The Ephesians having believed the gospel are sealed or stamped by the Holy Spirit. They are now separated as God’s property and a people belonging to God. There is an account of how the twelve brethren who began the Ephesian church received the Spirit in Acts 19:1-7. This implies that when we believe, the Holy Spirit seals or marks us as people belonging to Christ and to God. The seal is for three purposes, ownership, authority and protection. Paul explains the Holy Spirit as a seal of God’s ownership over believers’ life differently in Romans 8:15-16 and Galatians 3:14; 4:6-7:

For you did not receive the spirit of slavery to fall back into fear, but you have received the Spirit of adoption as sons, by whom we cry, “Abba! Father!” The Spirit Himself bears witness with our spirit that we are children of God.
So that in Christ Jesus the blessing of Abraham might come to the Gentiles, so that we might receive the promised Holy Spirit through faith.
And because you are sons, God has sent the Spirit of His Son into our hearts, crying, “Abba! Father!” So you are no longer a slave, but a son, and if a son, then an heir through God.

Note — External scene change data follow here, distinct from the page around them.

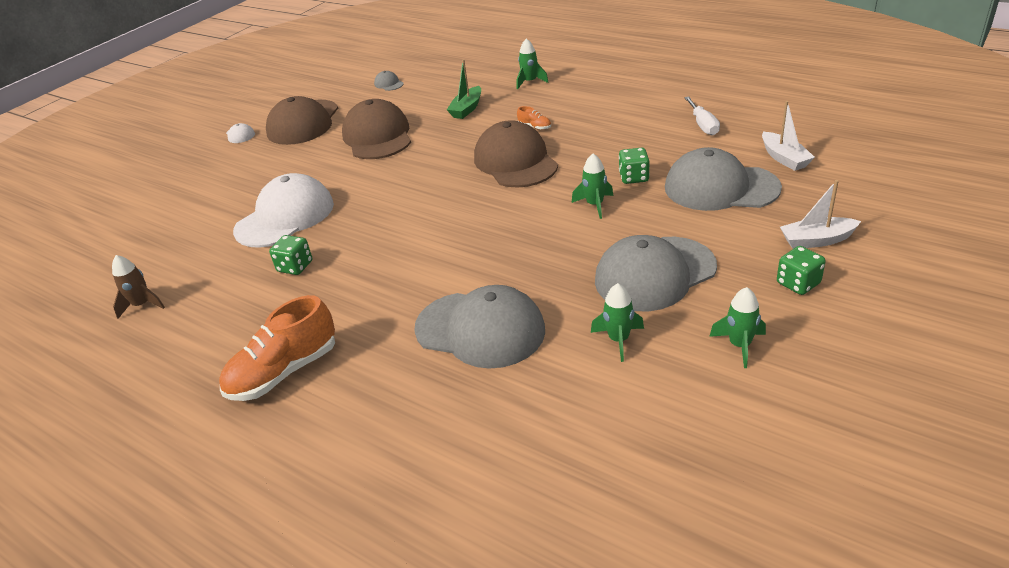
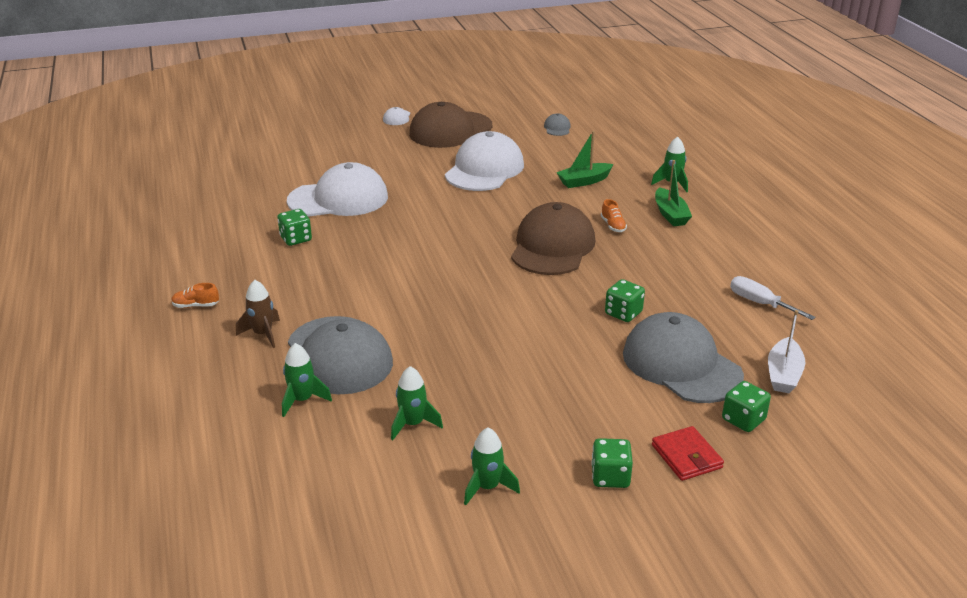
camera: 35 degrees right, 5 degrees down
(142, 305) = (183, 212): brown rocket -> brown rocket (262, 334)
(284, 372) = (196, 305): orange shoe -> orange shoe, size x0.44
(377, 136) = (484, 169): brown cap -> white cap
(560, 101) = (670, 214): none -> green boat
(595, 205) = (556, 317): green rocket -> green rocket (302, 400)
(654, 274) = (514, 396): grey cap -> none
(703, 125) = (760, 303): white screwdriver -> white screwdriver turned 105 degrees clockwise
(808, 198) = (743, 420): none -> green dice
(816, 240) = (686, 456): white boat -> red wallet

The Ephesians were already sealed by the Spirit, meaning they had or possessed the Spirit of God, but Paul still challenged them to be filled with the Spirit. It was the same admonition he gave Timothy in 2 Timothy 1:6-7, “For this reason I remind you to fan into flame (activate, be propelled by) the gift of God (the Holy Spirit) which is in you through the laying on of my hands, for God gave us a spirit not to fear but of power and love and self-control.”

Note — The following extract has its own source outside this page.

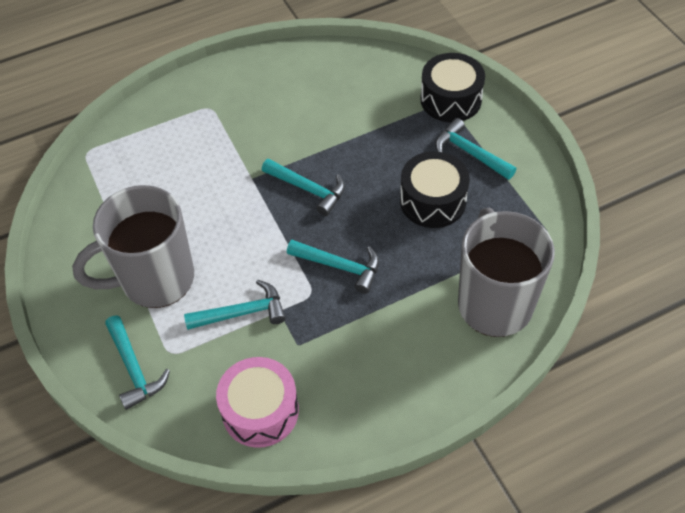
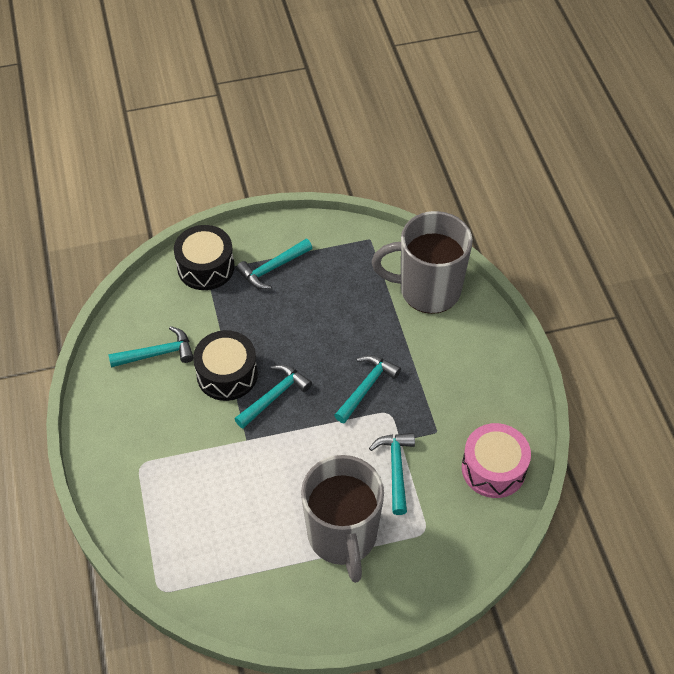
camera: 80 degrees left, 0 degrees up
(134, 368) = (434, 563): turquoise hammer -> turquoise hammer (157, 354)
(433, 201) = (316, 306): black drum -> black drum (227, 374)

In the same way that Paul needed the Corinthians to come out of ignorance of the gifts of the Spirit, if we do not know the power, we would be in delusion. What is this power? John 1:12-13 says but as many as received Him, He gave power (the Spirit) to become sons of God, even those who believed on His name, who were born, not of blood nor of the will of the flesh, nor of the will of man, but of God. Remember, except a man be born of water and the Spirit, he cannot enter the kingdom of God.

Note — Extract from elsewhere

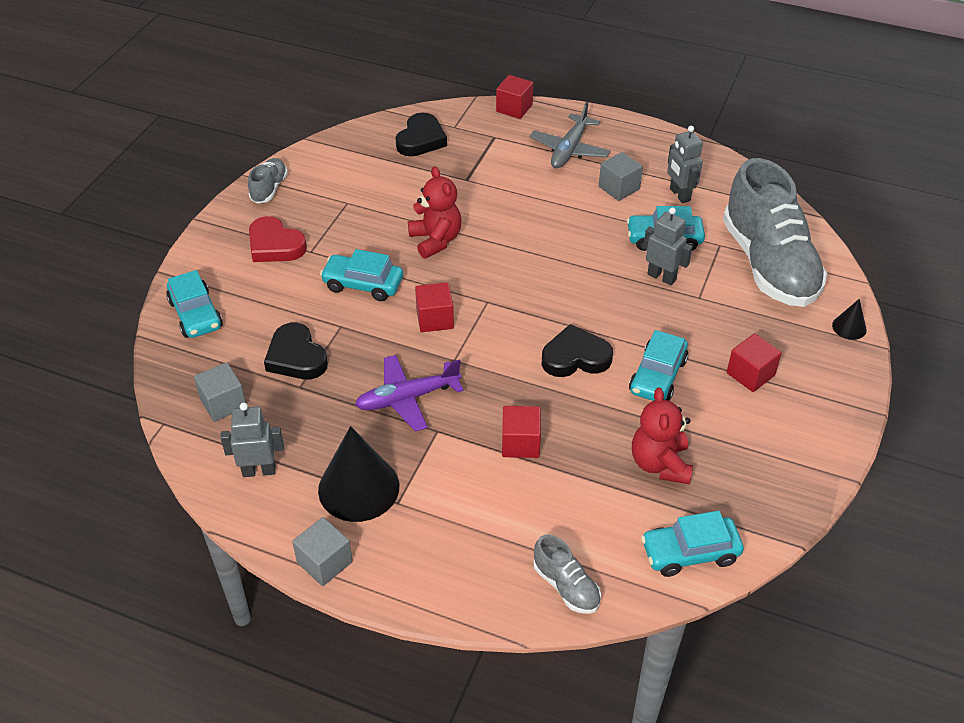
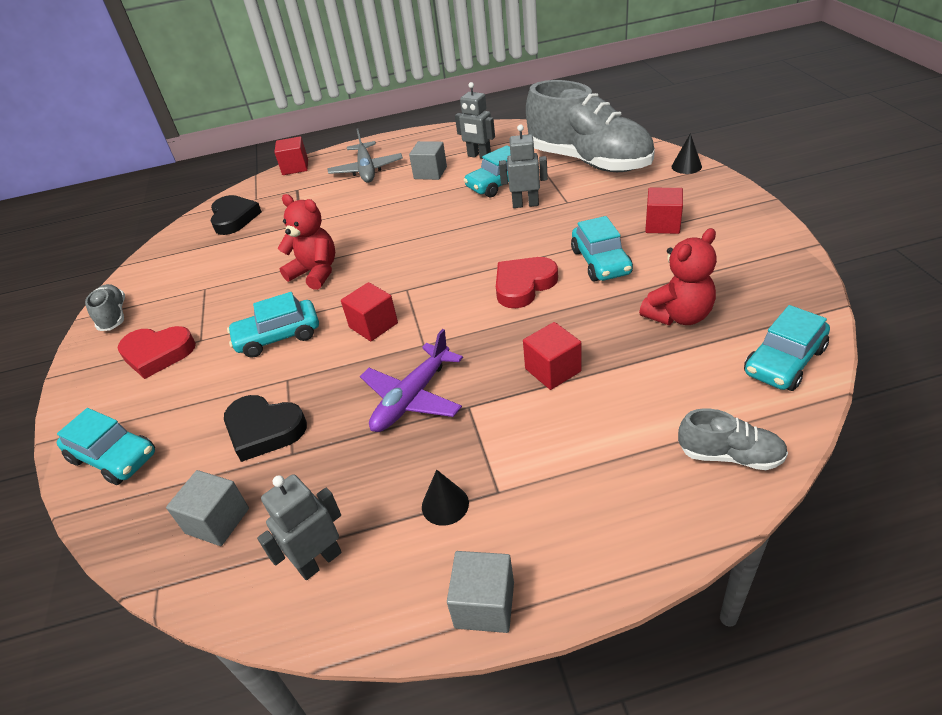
camera: 30 degrees left, 5 degrees down
(358, 488) = (445, 504): black cone -> black cone, size x0.47
(575, 357) = (523, 285): black heart -> red heart
(660, 464) = (679, 316): red teddy bear -> red teddy bear turned 90 degrees counterclockwise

The power is the regenerative power of the Spirit to transform sinners into saints. This can be done only by the power of God. This power sanctifies and empowers us to live a life that pleases God, consecrated only to Jesus. The power empowers us for service that we can proclaim with boldness the good news or gospel for the salvation of others. The power is Christ focused and not man centred as we see in many manifestations of spirit’s power today. We shall be focusing more on this in the next article by the grace of God.
How can we be filled with the Holy Spirit? The Holy Spirit dwells in us so we can be conformed to the image of Christ. Paul says he travails over the Galatians like a mother about to give birth until Christ is formed in them. How does Paul travail? He labours in the gospel. Apostle Paul would say, Woe is me if I do not preach the gospel. The Holy Spirit’s work is to make Christ and His words dwell in us richly by the power of the gospel. God manifests Himself to us through the Son and the Holy Spirit points us to and magnifies the Son. The Holy Spirit is not a force that has come to proclaim Himself or bring glory to a “man of God” as powerful and anointed. His ministry is to lead us to the crucified and resurrected Christ. John 16:13-15.
The filling of the Holy Spirit is beholding Christ through the power of the gospel so much so that our lives begin to produce in increasing measure the fruit of the gospel, also known as the fruit of the Spirit, Gal. 5:22-24. Timothy is also reminded that the Spirit of power we received produces in us love and self control, or in another version, a sound mind. Love is the fruit of the Spirit of which self control is embedded, 1 Cor. 13:1-13. In conclusion, the Holy Spirit resides and dwells in us but we have a responsibility to fan into flame by availing and yielding (submitting) our lives entirely and in entirety to the power of the gospel. As such, the Spirit will have the fullness to have its course in our lives. This is our sanctification and what differentiates and distinguishes us from the rest of the world. 2 Cor. 3:18; Phil. 3:8-10.